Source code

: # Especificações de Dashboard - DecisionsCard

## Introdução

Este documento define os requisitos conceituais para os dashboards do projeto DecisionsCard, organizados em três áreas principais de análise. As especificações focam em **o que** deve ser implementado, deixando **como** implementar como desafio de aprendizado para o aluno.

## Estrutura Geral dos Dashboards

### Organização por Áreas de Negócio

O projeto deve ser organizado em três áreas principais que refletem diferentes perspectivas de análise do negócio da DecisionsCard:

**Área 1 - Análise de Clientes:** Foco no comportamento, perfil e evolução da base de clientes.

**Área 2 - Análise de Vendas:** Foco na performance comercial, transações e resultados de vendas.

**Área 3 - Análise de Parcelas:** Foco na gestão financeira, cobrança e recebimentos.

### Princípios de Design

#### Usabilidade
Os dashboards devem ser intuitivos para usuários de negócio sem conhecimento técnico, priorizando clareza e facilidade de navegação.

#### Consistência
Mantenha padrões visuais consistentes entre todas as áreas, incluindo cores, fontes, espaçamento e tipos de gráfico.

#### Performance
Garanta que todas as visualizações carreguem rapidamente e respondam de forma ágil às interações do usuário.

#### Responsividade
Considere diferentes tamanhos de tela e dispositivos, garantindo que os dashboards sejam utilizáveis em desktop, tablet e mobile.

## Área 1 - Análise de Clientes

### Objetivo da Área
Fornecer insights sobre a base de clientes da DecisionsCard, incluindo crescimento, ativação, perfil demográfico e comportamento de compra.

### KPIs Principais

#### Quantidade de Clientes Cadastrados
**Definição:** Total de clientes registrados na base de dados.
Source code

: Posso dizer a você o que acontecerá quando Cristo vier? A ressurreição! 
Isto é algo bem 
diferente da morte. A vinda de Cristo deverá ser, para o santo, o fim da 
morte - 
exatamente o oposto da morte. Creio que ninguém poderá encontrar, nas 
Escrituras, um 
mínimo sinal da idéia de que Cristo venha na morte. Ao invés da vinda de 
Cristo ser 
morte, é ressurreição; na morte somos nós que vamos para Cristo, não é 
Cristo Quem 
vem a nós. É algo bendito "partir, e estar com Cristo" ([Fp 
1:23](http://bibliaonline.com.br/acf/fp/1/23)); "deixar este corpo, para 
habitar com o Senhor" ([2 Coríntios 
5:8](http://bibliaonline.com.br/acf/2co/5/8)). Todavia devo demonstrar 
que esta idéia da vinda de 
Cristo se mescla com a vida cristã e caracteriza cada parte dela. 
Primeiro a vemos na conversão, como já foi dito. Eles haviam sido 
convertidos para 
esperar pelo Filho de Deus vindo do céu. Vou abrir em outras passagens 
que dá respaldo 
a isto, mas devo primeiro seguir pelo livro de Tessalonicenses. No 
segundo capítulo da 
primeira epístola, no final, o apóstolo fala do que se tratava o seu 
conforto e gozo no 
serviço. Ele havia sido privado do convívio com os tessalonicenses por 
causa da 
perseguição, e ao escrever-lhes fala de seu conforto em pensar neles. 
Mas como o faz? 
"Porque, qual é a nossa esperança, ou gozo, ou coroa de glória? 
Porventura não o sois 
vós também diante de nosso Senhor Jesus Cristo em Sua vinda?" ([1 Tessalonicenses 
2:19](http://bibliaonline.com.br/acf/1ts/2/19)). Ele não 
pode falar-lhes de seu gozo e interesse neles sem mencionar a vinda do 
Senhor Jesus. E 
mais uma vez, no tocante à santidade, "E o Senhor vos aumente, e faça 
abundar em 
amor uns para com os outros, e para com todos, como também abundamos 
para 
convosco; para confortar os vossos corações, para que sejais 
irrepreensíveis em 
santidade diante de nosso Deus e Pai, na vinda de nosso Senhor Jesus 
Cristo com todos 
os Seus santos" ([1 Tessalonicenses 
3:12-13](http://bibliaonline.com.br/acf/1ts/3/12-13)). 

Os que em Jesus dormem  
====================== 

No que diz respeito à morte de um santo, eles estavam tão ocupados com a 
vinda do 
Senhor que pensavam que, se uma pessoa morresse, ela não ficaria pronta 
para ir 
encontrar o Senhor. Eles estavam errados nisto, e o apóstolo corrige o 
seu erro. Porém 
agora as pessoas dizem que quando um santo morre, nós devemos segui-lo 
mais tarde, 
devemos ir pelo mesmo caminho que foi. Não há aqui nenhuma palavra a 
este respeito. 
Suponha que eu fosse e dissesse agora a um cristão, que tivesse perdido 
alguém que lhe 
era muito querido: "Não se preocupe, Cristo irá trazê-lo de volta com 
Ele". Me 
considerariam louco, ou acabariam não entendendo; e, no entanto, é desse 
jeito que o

----------------

● Directive
Scan the material above for the string "incluindo", returning each line that contains it.

● Answer to the exercise
Mantenha padrões visuais consistentes entre todas as áreas, incluindo cores, fontes, espaçamento e tipos de gráfico.
Fornecer insights sobre a base de clientes da DecisionsCard, incluindo crescimento, ativação, perfil demográfico e comportamento de compra.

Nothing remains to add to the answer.